4.2.4.Betrokkene heeft erkend dat hij de belbrief te laat heeft gezien doordat hij heeft nagelaten zijn brievenbus tijdig te legen. Toen hij op die vrijdag kennisnam van de belbrief, heeft hij ook niet onmiddellijk telefonisch contact opgenomen met de dienst, ofschoon dit wel kon. Dat dit voor hem vanwege geldgebrek volstrekt onmogelijk was, heeft betrokkene, mede in het licht van het hem verstrekte voorschot, niet aannemelijk gemaakt. Dit alles moet voor zijn rekening blijven.
4.2.5.De conclusie moet zijn dat anders dan de rechtbank heeft geoordeeld, appellant niet onzorgvuldig heeft gehandeld door een besluit op de aanvraag te nemen drie keer 24 uur nadat de belbrief is achtergelaten. De rechtbank heeft dit niet onderkend. De aangevallen uitspraak komt daarom voor vernietiging in aanmerking. Doende hetgeen de rechtbank zou behoren te doen zal de Raad de overige beroepsgronden beoordelen.
4.3.1.Het bij verweer in hoger beroep gevoerde betoog dat geen redelijke grond bestond voor het afleggen van een huisbezoek moet falen, omdat geen huisbezoek heeft plaatsgevonden. Zoals de rechtbank in hoger beroep onbestreden heeft overwogen bestond ten tijde van het besluit van 10 februari 2012 nog onduidelijkheid over de vraag of betrokkene de woning van zijn ex-partner had overgenomen of dat hij met haar een gezamenlijke huishouding voerde. Appellant was bevoegd om betrokkene op te roepen voor een gesprek om daarover duidelijkheid te geven, nu dit immers een zeer relevante omstandigheid is voor de vaststelling van het recht op bijstand. Omdat betrokkene niet tijdig heeft gereageerd op de belbrief, heeft betrokkene, anders dan de rechtbank geoordeeld heeft, de op hem rustende inlichtingenverplichting geschonden.
4.3.2.Betrokkene heeft in beroep subsidiair aangevoerd dat het besluit tot afwijzing van de aanvraag onevenredige gevolgen heeft voor betrokkene. Appellant had de behandeling van de aanvraag moeten opschorten en betrokkene nogmaals een termijn moeten stellen om te verschijnen. Door dat na te laten is sprake van onbehoorlijke besluitvorming.

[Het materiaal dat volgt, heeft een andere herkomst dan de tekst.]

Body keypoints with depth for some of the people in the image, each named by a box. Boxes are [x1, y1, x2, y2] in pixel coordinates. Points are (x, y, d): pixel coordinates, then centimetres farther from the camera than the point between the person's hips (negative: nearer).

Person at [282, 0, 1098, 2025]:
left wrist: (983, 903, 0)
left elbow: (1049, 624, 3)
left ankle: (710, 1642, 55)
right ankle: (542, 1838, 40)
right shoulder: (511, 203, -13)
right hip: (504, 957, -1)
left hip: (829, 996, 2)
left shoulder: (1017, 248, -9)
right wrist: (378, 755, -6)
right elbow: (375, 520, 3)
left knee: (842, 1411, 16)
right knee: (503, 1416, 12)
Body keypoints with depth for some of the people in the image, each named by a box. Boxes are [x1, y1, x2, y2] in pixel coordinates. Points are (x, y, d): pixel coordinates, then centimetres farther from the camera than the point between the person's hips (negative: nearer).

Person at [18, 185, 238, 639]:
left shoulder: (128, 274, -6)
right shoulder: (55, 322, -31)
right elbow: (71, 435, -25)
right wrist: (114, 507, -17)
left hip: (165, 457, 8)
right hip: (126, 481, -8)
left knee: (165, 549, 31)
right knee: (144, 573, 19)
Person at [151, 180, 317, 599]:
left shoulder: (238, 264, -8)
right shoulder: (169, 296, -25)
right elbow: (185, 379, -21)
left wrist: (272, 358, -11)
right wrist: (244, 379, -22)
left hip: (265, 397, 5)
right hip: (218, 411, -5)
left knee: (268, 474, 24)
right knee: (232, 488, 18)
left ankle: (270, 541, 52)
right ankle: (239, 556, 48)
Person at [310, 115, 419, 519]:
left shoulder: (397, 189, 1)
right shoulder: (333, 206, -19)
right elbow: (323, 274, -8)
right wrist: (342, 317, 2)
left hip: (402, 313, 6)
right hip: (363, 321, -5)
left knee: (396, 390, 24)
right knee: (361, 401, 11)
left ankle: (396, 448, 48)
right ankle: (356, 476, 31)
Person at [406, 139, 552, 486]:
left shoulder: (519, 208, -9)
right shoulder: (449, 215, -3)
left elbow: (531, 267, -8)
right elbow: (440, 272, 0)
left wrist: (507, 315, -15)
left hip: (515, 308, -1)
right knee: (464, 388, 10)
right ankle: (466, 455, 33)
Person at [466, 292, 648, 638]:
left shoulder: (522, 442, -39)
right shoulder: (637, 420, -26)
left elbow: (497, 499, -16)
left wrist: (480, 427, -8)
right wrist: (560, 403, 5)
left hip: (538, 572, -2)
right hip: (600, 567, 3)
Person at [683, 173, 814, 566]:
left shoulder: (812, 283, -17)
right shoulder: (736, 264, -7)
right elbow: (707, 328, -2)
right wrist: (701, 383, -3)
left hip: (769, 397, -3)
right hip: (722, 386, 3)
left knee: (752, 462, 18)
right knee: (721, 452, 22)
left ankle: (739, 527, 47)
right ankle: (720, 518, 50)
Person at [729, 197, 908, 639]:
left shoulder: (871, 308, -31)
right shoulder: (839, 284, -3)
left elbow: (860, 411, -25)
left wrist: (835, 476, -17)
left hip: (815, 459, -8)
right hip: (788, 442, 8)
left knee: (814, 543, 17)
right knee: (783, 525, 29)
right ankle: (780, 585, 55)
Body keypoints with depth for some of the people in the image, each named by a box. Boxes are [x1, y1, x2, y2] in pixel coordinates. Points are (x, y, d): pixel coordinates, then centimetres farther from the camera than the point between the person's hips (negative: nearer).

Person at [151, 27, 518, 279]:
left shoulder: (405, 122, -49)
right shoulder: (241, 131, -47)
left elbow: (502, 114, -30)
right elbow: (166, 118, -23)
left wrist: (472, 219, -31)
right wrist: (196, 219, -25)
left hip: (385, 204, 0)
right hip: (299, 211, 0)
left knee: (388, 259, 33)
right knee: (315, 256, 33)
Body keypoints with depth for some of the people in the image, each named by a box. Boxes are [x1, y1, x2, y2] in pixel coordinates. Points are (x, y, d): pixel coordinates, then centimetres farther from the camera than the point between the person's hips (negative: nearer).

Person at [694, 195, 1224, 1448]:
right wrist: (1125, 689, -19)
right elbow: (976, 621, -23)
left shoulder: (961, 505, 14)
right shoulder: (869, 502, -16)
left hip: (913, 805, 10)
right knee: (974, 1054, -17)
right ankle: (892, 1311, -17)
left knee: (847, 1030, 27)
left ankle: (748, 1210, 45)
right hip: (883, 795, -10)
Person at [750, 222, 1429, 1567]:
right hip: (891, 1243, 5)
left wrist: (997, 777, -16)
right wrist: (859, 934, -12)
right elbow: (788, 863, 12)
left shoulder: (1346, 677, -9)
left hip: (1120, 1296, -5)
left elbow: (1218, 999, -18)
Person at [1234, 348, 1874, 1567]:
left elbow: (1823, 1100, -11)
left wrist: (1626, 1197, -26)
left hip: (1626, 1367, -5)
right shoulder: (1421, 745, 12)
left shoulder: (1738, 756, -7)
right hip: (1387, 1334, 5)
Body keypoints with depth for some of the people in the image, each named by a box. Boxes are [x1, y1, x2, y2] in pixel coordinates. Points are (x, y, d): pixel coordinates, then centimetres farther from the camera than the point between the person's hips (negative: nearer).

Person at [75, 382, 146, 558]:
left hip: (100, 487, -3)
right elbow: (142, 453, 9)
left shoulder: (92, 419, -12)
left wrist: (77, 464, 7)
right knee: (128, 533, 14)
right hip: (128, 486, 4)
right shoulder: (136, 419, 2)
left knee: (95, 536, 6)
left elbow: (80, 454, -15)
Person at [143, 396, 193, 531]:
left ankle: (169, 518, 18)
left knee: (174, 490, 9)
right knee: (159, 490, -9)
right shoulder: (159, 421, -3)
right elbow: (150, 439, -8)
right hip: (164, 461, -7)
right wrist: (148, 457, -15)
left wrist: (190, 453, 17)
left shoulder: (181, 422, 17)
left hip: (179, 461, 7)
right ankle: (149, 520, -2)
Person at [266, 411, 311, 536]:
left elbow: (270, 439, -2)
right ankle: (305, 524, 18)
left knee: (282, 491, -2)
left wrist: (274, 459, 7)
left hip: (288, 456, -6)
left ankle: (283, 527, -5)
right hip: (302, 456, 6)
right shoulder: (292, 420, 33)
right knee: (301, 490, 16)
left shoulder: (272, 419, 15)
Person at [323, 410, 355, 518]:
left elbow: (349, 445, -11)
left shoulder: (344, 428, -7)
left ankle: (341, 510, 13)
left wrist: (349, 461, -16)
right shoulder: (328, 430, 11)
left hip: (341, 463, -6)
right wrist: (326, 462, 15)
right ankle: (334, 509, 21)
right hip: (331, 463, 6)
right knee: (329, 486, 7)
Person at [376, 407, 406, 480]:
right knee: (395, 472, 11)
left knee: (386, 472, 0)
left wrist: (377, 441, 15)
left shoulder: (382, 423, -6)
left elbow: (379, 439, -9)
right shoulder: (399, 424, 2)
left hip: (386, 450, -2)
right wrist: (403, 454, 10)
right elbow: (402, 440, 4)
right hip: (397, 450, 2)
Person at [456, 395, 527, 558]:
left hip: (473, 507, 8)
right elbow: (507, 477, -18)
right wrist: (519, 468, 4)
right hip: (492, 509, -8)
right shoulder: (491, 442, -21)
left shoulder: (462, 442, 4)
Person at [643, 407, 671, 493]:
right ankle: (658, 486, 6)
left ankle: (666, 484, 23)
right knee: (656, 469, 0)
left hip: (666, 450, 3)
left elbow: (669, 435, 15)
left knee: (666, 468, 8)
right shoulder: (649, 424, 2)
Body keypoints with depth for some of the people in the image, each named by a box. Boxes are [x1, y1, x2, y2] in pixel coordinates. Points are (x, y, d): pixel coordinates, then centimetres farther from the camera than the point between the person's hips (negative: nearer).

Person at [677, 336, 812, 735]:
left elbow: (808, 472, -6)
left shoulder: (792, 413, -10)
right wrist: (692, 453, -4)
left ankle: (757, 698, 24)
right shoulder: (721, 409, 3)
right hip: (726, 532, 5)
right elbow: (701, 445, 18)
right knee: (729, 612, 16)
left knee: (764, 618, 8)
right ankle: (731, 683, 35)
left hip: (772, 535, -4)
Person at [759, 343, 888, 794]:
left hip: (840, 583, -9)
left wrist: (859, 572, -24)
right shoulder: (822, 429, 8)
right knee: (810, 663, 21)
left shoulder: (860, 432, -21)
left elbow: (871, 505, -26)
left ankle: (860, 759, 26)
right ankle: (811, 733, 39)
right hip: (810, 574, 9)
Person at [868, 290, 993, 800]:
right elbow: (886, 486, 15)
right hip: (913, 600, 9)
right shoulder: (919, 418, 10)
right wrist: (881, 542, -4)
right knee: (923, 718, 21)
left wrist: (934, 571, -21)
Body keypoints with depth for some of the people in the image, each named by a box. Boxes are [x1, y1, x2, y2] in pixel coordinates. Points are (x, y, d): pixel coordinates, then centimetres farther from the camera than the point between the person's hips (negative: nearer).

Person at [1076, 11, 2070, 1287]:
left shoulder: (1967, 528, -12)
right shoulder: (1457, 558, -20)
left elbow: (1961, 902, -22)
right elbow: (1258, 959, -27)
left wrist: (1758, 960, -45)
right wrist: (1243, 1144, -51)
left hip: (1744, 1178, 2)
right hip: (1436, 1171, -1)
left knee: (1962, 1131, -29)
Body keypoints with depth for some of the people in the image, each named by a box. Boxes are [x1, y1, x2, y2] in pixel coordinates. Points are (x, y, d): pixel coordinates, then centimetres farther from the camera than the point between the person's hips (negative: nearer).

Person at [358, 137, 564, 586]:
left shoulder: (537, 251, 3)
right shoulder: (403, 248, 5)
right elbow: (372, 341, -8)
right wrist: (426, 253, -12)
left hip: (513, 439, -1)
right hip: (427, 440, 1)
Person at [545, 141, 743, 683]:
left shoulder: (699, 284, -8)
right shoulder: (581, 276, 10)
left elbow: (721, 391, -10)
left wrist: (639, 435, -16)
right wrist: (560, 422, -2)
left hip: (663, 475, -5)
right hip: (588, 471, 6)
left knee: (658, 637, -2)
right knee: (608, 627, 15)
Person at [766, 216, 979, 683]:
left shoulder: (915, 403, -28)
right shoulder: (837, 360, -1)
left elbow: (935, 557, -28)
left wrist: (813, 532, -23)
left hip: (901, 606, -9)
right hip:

4.3.3.Indien een betrokkene niet aan de inlichtingenverplichting voldoet, is dat een grond voor weigering van de bijstand indien als gevolg van het niet nakomen van die verplichting niet kan worden vastgesteld of en, zo ja, in welke mate de betrokkene recht op bijstand heeft. Ten tijde van het nemen van het besluit van 10 februari 2012 deed deze situatie zich voor. In een dergelijk geval is het bijstandverlenend bestuursorgaan niet gehouden zijn besluitvorming, waarvoor voldoende grondslag bestaat, op te schorten en de aanvrager nog een mogelijkheid te geven om aan zijn inlichtingenverplichting te voldoen. Hierbij is van belang dat een betrokkene onmiddellijk na dit besluit een nieuwe aanvraag kan doen. Bovendien kan betrokkene, nu het geen buitenbehandelingstelling betreft, in bezwaar, beroep en hoger beroep, de gevolgen van de schending van de inlichtingenverplichting ongedaan maken door te stellen en aannemelijk te maken dat ondanks niet tijdig verschijnen op de oproep, het recht op bijstand in de te beoordelen periode wel is vast te stellen. Appellant was dus, anders dan betrokkene betoogt, ook niet gehouden eerst met hem contact op te nemen om te informeren waarom hij niet was verschenen.